We commonly run across an issue when we use SFVPN. I would like to know what we are doing wrong.
This is the situation:
Poor throughput with two SIMs in the bond, but excellent throughput with only one (either one) of the installed SIMs in the bond.
Both SIMs are with the same provider, very similar individual latencies and similar throughput.
The tests have been run from a laptop at the Pepwave LAN connecting across the SFVPN to a FusionHub to a single server on the private network on the LAN side of the FH.
The big downside of bonding is a poor connection(s) dragging down the overall bond, you could have one of the connections spiking latency wise and impacting the overall, have you set any parameters on the SF tunnel around latency cut-off and suspension times?
I find this often helps, especially if you have anything latency sensitive in transit via the SF tunnel.
Thanks for your thought cgreen. I should really have added the fact that we had also done a PepVPN test, which produced 35 Mbps bidirectional from Peplink to Peplink. So the bonding is functioning fine to transmit and receive across the given WAN media.
The problem is client to server, and back.
But the client and server prove capable when only one SIM is in the bond.
I’m thinking that there must be others who have seen this behavior. We do a fair bit of SFVPN bonding in our network, successfully aggregating WAN media.
From time to time we encounter cases where it should work but for an unidentifiable reason the bonding algorithm doesn’t transport client server sessions at all like the PepVPN test does. And so I am reaching out to anyone who might know what the cause is and what to do to and why.
This is a POC for a potential customer. It should just work in my experience, because the relative transmission characteristics of the two WAN are similar enough.
For the client to server issue there could be out-of-order packets. Try adding a receive buffer on each side of the VPN (100 ms for example) to see if there is an improvement.
Thanks Ron, I do appreciate the suggestion and we will try it.
If you have an idea about it, why do you think the packets could only be out of order for the client server flows when the SFVPN contains two SIMs but not one, when the PepVPN test isn’t similarly affected with two SIMs in the bond?
This would not be normal, however based on your description bonding is working and the problem is client to server, and back.
A network capture from the FH would provide more information to troubleshoot this. An MTU adjustment might be needed on the FH side for client VPN users going through Fusionhub for example.
The suggestion was to help narrow the problem down, but a network capture will be be helpful as well.
Hi, 100ms of receive buffer increase throughput only marginally. We will get a packet capture and introduce it to the ticket we have open. fyi, it is 9050226. I don’t recognize 9050123.
9050123 is a ticket that Dennis has with us regarding a similar issue as you are seeing in ticket 9050226.

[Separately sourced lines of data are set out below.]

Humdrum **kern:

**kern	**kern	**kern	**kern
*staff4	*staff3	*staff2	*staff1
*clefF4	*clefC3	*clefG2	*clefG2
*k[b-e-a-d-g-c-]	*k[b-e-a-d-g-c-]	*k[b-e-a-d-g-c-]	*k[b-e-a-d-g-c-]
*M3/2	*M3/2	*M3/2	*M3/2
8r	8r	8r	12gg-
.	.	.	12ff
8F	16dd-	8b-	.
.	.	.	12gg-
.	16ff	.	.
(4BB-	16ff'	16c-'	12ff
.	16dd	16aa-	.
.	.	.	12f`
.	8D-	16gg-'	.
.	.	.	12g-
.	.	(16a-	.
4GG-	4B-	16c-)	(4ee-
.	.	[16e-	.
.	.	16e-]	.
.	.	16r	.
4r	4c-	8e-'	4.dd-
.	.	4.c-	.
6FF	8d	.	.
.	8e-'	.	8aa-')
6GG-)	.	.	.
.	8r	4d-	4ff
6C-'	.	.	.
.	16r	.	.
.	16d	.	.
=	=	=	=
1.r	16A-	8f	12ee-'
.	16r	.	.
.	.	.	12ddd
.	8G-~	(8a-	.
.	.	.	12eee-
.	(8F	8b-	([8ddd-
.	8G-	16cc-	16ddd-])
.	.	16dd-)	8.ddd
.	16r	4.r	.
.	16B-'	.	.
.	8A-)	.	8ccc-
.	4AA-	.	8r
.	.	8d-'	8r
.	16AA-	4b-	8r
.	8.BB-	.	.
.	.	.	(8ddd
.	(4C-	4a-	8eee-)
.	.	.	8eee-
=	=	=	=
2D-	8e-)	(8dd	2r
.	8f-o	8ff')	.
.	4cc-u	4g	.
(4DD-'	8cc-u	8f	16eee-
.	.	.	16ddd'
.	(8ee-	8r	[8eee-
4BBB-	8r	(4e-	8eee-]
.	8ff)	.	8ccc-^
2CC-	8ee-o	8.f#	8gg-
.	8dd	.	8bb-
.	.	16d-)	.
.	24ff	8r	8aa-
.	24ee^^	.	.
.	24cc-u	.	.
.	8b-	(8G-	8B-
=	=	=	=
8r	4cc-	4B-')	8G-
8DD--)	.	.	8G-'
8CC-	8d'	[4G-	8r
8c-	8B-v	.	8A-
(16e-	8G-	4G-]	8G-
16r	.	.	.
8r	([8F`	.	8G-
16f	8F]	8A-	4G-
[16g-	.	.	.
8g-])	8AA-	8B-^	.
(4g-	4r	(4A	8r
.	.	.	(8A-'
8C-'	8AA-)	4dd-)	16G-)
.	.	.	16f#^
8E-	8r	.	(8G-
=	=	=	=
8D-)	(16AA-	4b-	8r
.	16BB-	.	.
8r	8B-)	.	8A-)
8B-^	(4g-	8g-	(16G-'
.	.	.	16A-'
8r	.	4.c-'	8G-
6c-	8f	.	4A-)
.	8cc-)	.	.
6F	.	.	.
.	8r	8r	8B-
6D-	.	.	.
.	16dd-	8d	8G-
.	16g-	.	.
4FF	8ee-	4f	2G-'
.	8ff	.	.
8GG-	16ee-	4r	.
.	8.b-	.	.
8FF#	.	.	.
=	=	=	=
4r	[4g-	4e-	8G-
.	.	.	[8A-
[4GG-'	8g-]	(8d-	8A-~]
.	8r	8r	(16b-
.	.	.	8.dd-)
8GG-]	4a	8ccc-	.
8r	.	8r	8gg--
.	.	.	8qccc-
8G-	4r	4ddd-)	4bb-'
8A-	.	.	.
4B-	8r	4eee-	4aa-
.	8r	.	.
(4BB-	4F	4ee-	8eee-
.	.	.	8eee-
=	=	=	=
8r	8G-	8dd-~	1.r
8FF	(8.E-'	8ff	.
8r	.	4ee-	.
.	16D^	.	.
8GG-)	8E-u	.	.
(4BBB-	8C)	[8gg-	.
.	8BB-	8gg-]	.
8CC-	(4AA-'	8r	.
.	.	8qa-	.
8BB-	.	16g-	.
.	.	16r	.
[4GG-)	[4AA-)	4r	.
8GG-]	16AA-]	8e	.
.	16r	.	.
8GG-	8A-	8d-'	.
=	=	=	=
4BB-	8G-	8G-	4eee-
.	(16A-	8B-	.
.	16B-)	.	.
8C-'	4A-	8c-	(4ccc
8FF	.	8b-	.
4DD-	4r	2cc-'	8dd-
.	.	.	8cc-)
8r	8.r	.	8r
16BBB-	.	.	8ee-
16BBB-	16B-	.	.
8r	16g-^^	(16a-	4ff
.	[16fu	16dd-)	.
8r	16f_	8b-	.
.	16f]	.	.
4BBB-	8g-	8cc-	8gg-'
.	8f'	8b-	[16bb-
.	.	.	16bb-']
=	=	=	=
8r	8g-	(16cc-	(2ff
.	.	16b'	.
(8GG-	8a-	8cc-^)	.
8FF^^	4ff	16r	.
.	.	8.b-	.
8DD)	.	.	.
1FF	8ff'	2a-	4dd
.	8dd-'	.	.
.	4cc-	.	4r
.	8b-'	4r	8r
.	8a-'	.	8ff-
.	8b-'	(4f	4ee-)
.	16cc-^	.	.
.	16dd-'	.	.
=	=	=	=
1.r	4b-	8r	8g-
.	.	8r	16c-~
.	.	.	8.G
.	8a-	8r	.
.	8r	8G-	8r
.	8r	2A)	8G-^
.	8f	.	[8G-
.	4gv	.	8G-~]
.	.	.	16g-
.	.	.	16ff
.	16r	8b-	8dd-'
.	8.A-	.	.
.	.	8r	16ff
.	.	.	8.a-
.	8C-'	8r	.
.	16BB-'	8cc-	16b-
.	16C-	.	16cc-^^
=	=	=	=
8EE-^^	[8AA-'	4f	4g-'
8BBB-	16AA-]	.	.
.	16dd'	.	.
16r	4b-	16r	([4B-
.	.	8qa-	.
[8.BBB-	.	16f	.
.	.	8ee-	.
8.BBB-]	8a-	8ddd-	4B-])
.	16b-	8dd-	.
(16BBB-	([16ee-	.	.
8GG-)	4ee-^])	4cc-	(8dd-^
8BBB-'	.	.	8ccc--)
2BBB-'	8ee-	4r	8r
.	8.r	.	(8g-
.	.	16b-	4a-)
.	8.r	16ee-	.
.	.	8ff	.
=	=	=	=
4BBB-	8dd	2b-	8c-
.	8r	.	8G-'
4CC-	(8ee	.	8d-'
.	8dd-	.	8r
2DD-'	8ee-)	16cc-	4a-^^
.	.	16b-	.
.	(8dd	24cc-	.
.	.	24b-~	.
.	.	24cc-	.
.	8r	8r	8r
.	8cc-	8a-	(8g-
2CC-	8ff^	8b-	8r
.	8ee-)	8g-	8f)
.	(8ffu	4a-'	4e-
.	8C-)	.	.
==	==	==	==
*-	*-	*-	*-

We have been doing a lot testing over the last few weeks and are finding that the TCP stack in Windows struggles badly with Jitter compared to Linux (ubuntu) in like for like testing. The Receive buffer can help by reducing the the amount of jitter (but by increasing the latency). Using WAN smoothing can also help a lot in this case (but uses double the bandwidth) and is also really useful with dealing with packet loss (which has a big impact on all TCP file transfer throughput).
We are still running through testing scenarios and will show some of the results of the testing when using various settings and connection types.
Thank you James,
The feedback that you acknowledge the problem, are working on it, and have some concrete understanding of its mechanics makes a huge difference.
We have not found a useful improvement with a 100ms recv buffer. We will speak with the customer about their operating system used for the test and the option of WAN smoothing athough I don’t think they will like the data volume impact.
Please keep us posted because this must affect a lot of use cases.
Both SIMs are with the same provider
This is prob the cause for the low throughput. If you really have no other ISP available try selecting different Bands in the advanced band selection. Example (Modem 1 Band 20) (Modem 2 Band1). Bands can differ per country and provider.
Make sure that no Band (freq) from the same ISP is the same inside the tunnel when bonding.
Set a difference cuttoff of 100MS inside the speedfusion profile like Ron proposed. Leave the recieve buffer to 0. suspension time after package loss to 0.
Is this based upon the idea that any single band will have a capacity limit that will be exceeded by two SIMs if they are both using that band? Interesting.
We will try that, cheers.
Ron’s recommendation was recieve buffer tuning, not cutoff, but I am intrigued by your suggestion.
How LTE works, lets say when you use provider A on Band 20 with both modems. you will share bandwith capacity between both modems. As there is a max throughput supported by the Band (freq) and Cell. Now if you will bond this will only work against you.
But if you use Band 20 + Band 1 from provider A you are simulating carrier aggrigation when bonding (LTEA with also upload 2 bands) increasing you bandwith speeds if both lines are healthy and not more then 100MS appart in latency. Hence the latency difference cutoff.
Provider A band 20 + Provider B band 20 bonded. This will also increase speeds in most cases.
as the ISP’s with there own cel network have a different MHZ spectrum inside the Band 20 spectrum.
If using LTEA in most cases you can also finetune but you need to know what bands are being used. and maybe tune 1 modem back to LTE only.